Frolicking with a flat-iron


I have a good friend who grew up in rural Maine.  When she was a young girl life was hard.

Kids today may complain, but they have no clue as to what real hardship is.    

When Betty was a girl there was no television and shoes were a luxury.  She didn’t have dolls and she didn’t have a lot to eat and she didn’t complain about it. 

She once told me a story about how she and her brothers rode one of their pigs for fun.  They rode that poor pig to death, literally. 

That was life and it was what it was.

Don’t get me wrong, Betty had a toy.  A toy.  It was flat iron . . . attached to a string.  I kid you not!  She loved that iron and she dragged Lucivil everywhere she went. 

That’s what she named her pet iron – Lucivil; funny name for a little kid to name a toy. 

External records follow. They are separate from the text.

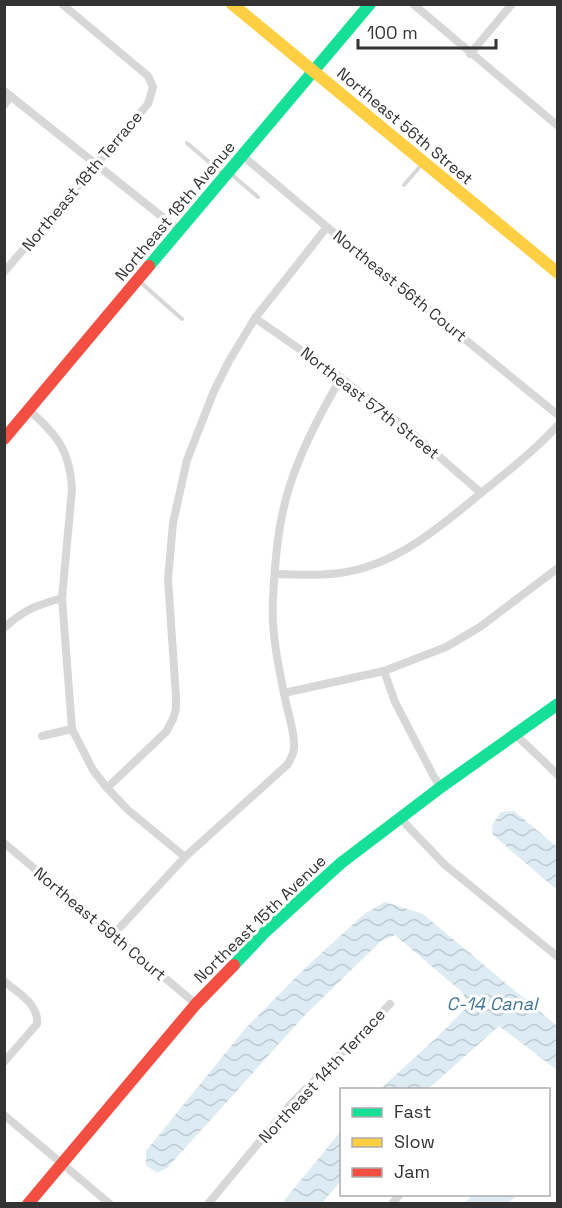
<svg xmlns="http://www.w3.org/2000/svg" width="562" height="1208" viewBox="0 0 562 1208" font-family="'Space Grotesk',sans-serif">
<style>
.water{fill:url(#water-waves)}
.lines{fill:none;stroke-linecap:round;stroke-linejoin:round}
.lane{stroke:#d7d7d7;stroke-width:4}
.street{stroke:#d7d7d7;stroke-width:8}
.fast{stroke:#16e098;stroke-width:12}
.slow{stroke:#ffcf43;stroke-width:12}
.jam{stroke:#f24e42;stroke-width:12}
.labels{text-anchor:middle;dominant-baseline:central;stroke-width:6;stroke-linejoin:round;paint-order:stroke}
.street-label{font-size:16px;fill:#333;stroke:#fff}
.water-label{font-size:18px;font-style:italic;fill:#3f7597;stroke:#fff}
</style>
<defs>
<pattern id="water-waves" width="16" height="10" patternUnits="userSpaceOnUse" patternTransform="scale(1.5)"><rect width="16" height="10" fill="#ddebf3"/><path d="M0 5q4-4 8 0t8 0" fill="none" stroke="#becad1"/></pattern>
</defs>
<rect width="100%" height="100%" fill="#fff"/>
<g class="water">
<polygon points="514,811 557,847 557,890 493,835 492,825 501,812"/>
<polygon points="385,902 423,914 557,1026 557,1070 499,1026 428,1089 380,1089 433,1041 468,1006 463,993 395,935 381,941 306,1014 167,1168 157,1173 146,1165 146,1151 244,1030 302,971 364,914"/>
<polygon points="341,1131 341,1181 322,1203 282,1203"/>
<polygon points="473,1195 473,1194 517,1195 508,1203 464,1203"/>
</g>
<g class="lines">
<g class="lane">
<polyline points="187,143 223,174"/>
<polyline points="230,173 258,197"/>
<polyline points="404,185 423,163"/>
<polyline points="139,281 182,319"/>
</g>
<g class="street">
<polyline points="413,4 558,126"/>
<polyline points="470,54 512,4"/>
<polyline points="4,91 180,231"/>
<polyline points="4,105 11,96"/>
<polyline points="243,156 327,227 558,415"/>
<polyline points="4,272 148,104 153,87 148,76 62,4"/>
<polyline points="255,318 341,378 412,433 481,493"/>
<path d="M29,410C57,435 70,450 72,489L62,598L72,729L93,770L107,788L128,810L185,857"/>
<path d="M276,574C297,575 318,576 340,573C398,565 442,525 486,489C511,469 536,449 558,425"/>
<path d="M4,628C25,609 35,606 62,598"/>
<polyline points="384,671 395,702 434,777 441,787"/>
<polyline points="284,693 384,671 446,647 480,627 558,568"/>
<polyline points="516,735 558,775"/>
<polyline points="42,736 72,729"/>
<polyline points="107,788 166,732 173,719 176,709 176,697 168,579 173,523 187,460 214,391 229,361 255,318 327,227"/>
<polyline points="400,818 445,865 558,957"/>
<polyline points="4,843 196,1004"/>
<path d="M113,935L185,857L287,765C291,759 295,752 294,744C294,731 289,716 286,703C279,669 271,634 273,599C275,561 278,521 290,485C302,447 321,412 341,378"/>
<path d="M4,981C18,993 39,1004 37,1024L4,1062"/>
<polyline points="4,1115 110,1204"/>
<polyline points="208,1204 290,1105 390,1004"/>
<polyline points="392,1204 400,1194"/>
</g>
<g class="fast">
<polyline points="149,266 370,4"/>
<polyline points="234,965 265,932 341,863 441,787 558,704"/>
</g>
<polyline class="slow" points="232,4 558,273"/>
<g class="jam">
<polyline points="4,439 149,266"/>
<polyline points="28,1204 196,1004 234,965"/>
</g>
</g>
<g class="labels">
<g class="street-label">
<text transform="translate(405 126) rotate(40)">Northeast 56th Street</text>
<text transform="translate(82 181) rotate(-50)">Northeast 18th Terrace</text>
<text transform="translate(175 211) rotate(-50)">Northeast 18th Avenue</text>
<text transform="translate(400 286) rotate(39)">Northeast 56th Court</text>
<text transform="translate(370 403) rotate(38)">Northeast 57th Street</text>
<text transform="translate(260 919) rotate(-44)">Northeast 15th Avenue</text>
<text transform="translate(100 924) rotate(40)">Northeast 59th Court</text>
<text transform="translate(322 1076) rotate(-47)">Northeast 14th Terrace</text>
</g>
<g class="water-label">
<text x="492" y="1003">C-14 Canal</text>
</g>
</g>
<rect width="562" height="1208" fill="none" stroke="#333333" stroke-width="12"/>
<rect x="340" y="1088" width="210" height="108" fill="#ffffff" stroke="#adadad" stroke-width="1.5"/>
<rect x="352" y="1108" width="30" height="9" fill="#16e098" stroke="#adadad" stroke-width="1.5"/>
<text x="394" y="1118" font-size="18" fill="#333333">Fast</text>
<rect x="352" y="1138" width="30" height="9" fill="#ffcf43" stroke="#adadad" stroke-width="1.5"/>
<text x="394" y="1148" font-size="18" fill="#333333">Slow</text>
<rect x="352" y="1168" width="30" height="9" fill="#f24e42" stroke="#adadad" stroke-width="1.5"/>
<text x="394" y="1178" font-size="18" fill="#333333">Jam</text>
<path d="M358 39v9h138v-9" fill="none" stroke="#333333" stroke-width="3"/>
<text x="367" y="39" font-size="18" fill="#333333" stroke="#ffffff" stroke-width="4.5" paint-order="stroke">100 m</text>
</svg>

As she tells it, there was a stray cat that hung around their home for a while.  Betty’s father told her and her brothers they had better not let that cat in the house because it was a lucivee.    
 










Okay, so what the heck is a lucivee?

According to early folklorists, Lucivee (or Lusifee) is a malicious wildcat spirit of the Wabanaki.    However, in Indian lore the creature is called Lox (Luks).   Lox shares the characteristic of Lucivee but takes the form of a wolverine and not a cat.  The confusion for may be that lynx, a wild cat, sounds similar to Lox/Luks and the French-Canadian word for lynx, is loup-cervier which sounds similar to Lucivee.   

I can’t imagine why little Betty would have adopted the name of an evil native American animal spirit for her pet flat iron.  Perhaps, she wanted that poor feral cat so badly, she pretended that the flat iron was the kitty.  I don't know.